### Tarefa proposta 1:
Reescreva o trecho do texto sobre a vacinação contra a Covid-19 que começa em "Na Rússia, a" e segue até "E no Brasil?", trocando "segunda-feira" por "terça-feira".
### Tarefa proposta 2:
Prossiga com o texto sobre a vacinação contra a Covid-19 a partir da última frase apresentada.

### Texto:
______

Na Rússia, a vacinação contra a Covid-19 começou nesta segunda-feira. No Reino Unido, será na semana que vem. Na Alemanha e no México, será antes do Natal. Na Espanha, Portugal, França e Argentina, as imunizações começam entre janeiro e fevereiro. A agência de saúde dos EUA deve autorizar as vacinas no dia 17, mas as campanhas vão variar de estado para estado. Estima-se que a maioria da população deva ser vacinada entre abril e junho. E no Brasil?
Bem, no Brasil temos o governo Bolsonaro e, por isso, tudo é mais complicado. A agenda do Ministério da Saúde prevê que apenas em março serão ministradas as primeiras doses, e estas apenas para os com mais de 75 anos e profissionais de saúde. Depois, os acima de 60 anos e portadores de doenças renais crônicas e cardiovasculares. Na terceira fase, professores, policiais, bombeiros, agentes penitenciários e presos. Não haverá, portanto, doses para todos os brasileiros. O Ministério da Saúde tem assegurado poucos mais de 109 milhões de doses de vacinas. É pouco. Mesmo se excluirmos os jovens, Brasil tem 162 milhões com mais de 18 anos.

______

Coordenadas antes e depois
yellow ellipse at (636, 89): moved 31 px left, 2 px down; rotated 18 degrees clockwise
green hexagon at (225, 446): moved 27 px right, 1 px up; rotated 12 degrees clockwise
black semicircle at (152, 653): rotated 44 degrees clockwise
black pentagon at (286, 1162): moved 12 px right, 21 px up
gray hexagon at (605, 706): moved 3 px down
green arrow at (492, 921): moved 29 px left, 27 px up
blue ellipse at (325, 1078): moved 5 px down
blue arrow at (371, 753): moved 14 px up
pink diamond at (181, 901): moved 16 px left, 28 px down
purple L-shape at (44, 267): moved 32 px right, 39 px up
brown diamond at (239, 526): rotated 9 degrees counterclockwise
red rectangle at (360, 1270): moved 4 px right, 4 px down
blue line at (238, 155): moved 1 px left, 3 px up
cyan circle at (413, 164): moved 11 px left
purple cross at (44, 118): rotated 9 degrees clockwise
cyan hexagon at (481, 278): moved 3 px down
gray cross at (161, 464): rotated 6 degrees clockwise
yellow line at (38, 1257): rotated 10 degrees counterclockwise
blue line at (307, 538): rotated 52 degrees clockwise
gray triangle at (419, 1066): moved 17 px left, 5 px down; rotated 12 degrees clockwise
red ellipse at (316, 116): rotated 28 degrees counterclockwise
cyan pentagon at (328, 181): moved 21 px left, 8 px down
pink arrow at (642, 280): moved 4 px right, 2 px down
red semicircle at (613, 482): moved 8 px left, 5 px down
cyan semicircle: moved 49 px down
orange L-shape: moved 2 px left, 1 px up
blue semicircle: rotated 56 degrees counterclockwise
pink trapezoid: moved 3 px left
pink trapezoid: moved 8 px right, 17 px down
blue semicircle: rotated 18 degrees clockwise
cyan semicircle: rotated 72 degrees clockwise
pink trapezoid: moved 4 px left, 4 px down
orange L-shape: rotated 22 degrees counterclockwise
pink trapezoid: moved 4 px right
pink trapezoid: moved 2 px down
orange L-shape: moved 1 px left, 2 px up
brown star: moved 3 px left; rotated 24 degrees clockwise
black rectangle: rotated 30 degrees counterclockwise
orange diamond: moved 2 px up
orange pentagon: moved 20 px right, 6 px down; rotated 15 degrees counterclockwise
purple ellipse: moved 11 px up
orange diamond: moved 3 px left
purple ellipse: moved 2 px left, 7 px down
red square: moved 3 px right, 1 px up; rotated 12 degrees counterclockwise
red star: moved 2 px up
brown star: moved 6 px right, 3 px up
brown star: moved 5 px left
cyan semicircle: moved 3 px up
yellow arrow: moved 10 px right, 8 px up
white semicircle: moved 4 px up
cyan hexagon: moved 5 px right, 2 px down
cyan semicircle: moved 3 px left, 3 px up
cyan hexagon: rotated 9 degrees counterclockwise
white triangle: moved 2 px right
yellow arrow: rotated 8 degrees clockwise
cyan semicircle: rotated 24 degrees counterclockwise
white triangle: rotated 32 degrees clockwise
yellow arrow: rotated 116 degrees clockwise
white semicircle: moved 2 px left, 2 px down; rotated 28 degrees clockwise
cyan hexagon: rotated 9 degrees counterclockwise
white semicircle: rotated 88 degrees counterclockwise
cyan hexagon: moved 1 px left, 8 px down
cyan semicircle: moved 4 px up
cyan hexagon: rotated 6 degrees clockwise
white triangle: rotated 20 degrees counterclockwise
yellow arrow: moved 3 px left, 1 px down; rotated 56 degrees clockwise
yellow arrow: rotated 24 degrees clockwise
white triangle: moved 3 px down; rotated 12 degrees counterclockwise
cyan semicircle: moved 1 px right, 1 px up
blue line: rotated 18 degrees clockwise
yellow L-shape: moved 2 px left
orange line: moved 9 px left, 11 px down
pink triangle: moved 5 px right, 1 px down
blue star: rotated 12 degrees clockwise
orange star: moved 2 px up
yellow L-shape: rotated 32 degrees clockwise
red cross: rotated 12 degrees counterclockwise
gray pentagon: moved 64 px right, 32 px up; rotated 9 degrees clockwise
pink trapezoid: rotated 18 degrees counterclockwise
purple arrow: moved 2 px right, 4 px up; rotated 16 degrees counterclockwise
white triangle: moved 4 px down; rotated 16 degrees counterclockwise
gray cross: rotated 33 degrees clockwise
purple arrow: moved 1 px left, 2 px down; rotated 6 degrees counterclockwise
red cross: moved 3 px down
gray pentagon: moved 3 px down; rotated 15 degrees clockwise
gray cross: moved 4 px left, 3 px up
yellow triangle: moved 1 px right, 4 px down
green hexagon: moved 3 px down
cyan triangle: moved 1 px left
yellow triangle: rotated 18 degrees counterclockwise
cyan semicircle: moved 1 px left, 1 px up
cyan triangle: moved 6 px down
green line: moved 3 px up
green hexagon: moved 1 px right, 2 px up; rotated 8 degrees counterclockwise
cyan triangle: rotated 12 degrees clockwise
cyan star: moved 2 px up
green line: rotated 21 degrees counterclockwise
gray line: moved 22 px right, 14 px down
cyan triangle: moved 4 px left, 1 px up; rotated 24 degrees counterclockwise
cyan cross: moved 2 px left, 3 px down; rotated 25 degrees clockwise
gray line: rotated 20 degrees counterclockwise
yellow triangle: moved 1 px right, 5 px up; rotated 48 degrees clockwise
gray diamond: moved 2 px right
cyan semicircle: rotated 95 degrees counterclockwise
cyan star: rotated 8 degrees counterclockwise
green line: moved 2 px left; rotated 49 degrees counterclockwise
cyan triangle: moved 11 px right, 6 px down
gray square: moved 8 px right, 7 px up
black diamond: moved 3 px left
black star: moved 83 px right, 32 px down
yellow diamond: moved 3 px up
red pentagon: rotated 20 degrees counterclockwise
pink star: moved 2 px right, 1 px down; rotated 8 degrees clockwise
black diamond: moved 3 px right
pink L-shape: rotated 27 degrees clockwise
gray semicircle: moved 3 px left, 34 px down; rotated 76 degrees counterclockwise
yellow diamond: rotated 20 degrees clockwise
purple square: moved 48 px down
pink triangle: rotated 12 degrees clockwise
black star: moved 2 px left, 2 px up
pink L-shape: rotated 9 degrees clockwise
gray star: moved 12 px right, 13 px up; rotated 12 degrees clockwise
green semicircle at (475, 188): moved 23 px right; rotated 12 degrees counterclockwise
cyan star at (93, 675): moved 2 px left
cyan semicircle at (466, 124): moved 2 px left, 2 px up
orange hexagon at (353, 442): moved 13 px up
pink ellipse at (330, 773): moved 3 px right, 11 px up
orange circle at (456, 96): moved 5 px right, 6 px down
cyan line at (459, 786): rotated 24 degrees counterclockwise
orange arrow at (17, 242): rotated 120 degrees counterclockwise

______

### Resposta da tarefa 1:
Na Rússia, a vacinação contra a Covid-19 começou nesta terça-feira. No Reino Unido, será na semana que vem. Na Alemanha e no México, será antes do Natal. Na Espanha, Portugal, França e Argentina, as imunizações começam entre janeiro e fevereiro. A agência de saúde dos EUA deve autorizar as vacinas no dia 17, mas as campanhas vão variar de estado para estado. Estima-se que a maioria da população deva ser vacinada entre abril e junho. E no Brasil?

### Resposta da tarefa 2:
As pesquisas para alcançar um imunizante contra a Covid-19 são caras, complexas e feitas sob enorme pressão e escrutínio. Por isso, a maioria dos países antecipou encomendas em três ou quatro laboratórios, evitando colocar seus ovos em apenas uma cesta. Menos o Brasil.
O Ministério da Saúde, dirigido por um general que sabe nada do tema, decidiu arriscar tudo em um convênio com a AstraZeneca/Oxford, uma das melhores do mundo. Só que na semana passada, a AstraZeneca reconheceu que cometeu uma barbeiragem nos testes, entregando a alguns voluntários uma dose e meia ao invés de duas. O erro colocou em dúvidas os últimos documentos da companhia, mostrando que dados somente sugeriam (e não provavam) que a meia dose aumenta a eficácia da vacina de 62% para 90%. Isso significa que a liberação desta vacina pode atrasar, arriscando até mesmo o cronograma frouxo do Ministério da Saúde.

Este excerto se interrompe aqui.